(Collected data)

^^^^^^^^^^^^^^^^

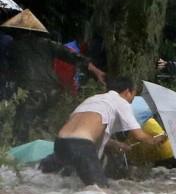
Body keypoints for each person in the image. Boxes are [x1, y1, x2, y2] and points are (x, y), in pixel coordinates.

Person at [1, 11, 106, 141]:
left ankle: (21, 157)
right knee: (44, 127)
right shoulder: (47, 44)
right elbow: (74, 56)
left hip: (30, 92)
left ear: (16, 31)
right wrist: (97, 71)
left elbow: (8, 70)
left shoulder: (13, 47)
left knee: (20, 131)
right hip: (53, 91)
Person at [51, 77, 166, 187]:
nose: (132, 100)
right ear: (127, 91)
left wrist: (115, 144)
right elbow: (139, 135)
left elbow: (87, 131)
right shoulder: (121, 102)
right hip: (82, 147)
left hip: (60, 143)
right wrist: (157, 139)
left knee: (56, 181)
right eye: (134, 95)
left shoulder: (93, 99)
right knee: (101, 191)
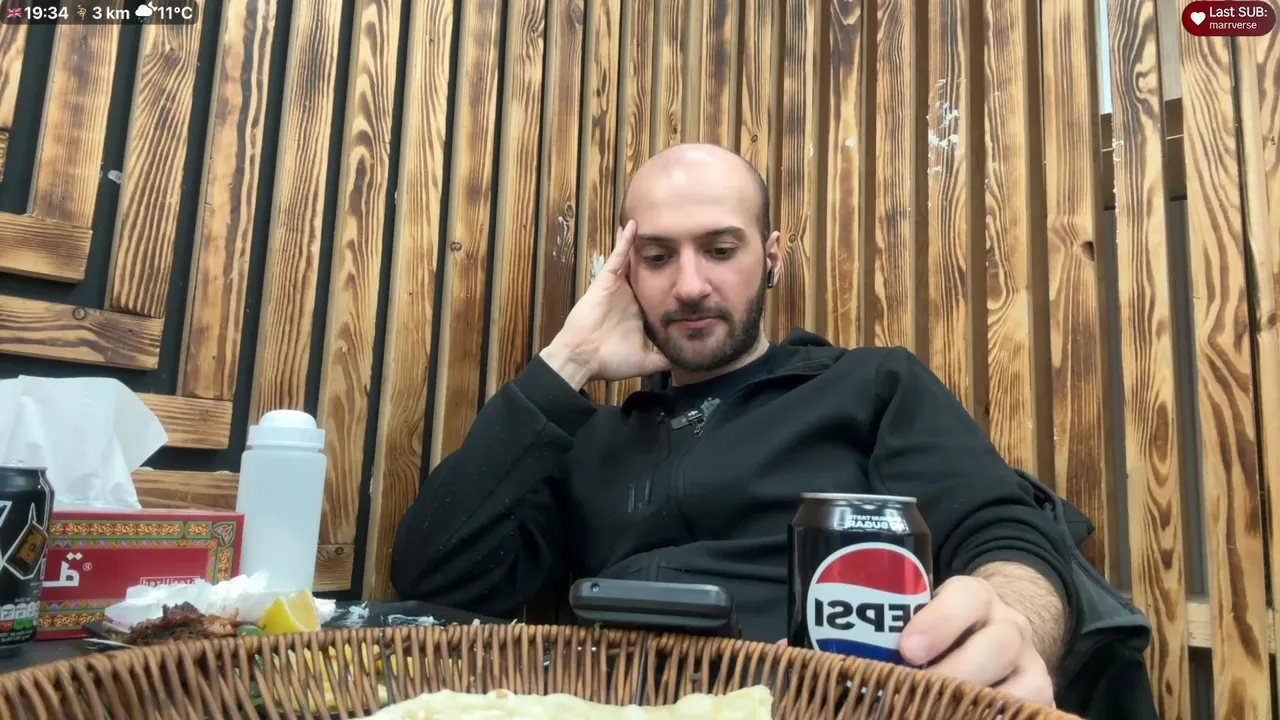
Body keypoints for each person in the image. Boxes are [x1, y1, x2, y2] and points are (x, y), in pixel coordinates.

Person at [391, 143, 1078, 706]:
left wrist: (1014, 625)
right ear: (627, 274)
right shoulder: (586, 441)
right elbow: (436, 579)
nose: (690, 285)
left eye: (720, 250)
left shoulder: (870, 385)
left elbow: (1005, 537)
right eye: (657, 257)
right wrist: (565, 364)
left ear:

^^^^^^^^^^^^^^^^

Transcribe the records in full and exactly. Pictures stay out.

**OUTPUT FOR THIS TASK**
Body keypoints for each person in the image. Boxes are [x1, y1, x2, y2] and points are (x, y), in pixel coordinates.

Person at [1, 11, 106, 141]:
left ankle: (21, 157)
right knee: (44, 127)
right shoulder: (47, 44)
right elbow: (74, 56)
left hip: (30, 92)
left ear: (16, 31)
right wrist: (97, 71)
left elbow: (8, 70)
left shoulder: (13, 47)
left knee: (20, 131)
right hip: (53, 91)
Person at [51, 77, 166, 187]:
nose: (132, 100)
right ear: (127, 91)
left wrist: (115, 144)
right elbow: (139, 135)
left elbow: (87, 131)
right shoulder: (121, 102)
right hip: (82, 147)
left hip: (60, 143)
right wrist: (157, 139)
left knee: (56, 181)
right eye: (134, 95)
left shoulder: (93, 99)
right knee: (101, 191)
Body keypoints for each person in the image. Boxes are [x1, y1, x2, y2] and points are (x, y), in pixel coordinates.

Person at [391, 143, 1078, 706]:
left wrist: (1014, 625)
right ear: (627, 274)
right shoulder: (586, 441)
right elbow: (436, 579)
nose: (690, 285)
left eye: (720, 250)
left shoulder: (870, 385)
left elbow: (1005, 537)
right eye: (657, 257)
right wrist: (565, 364)
left ear:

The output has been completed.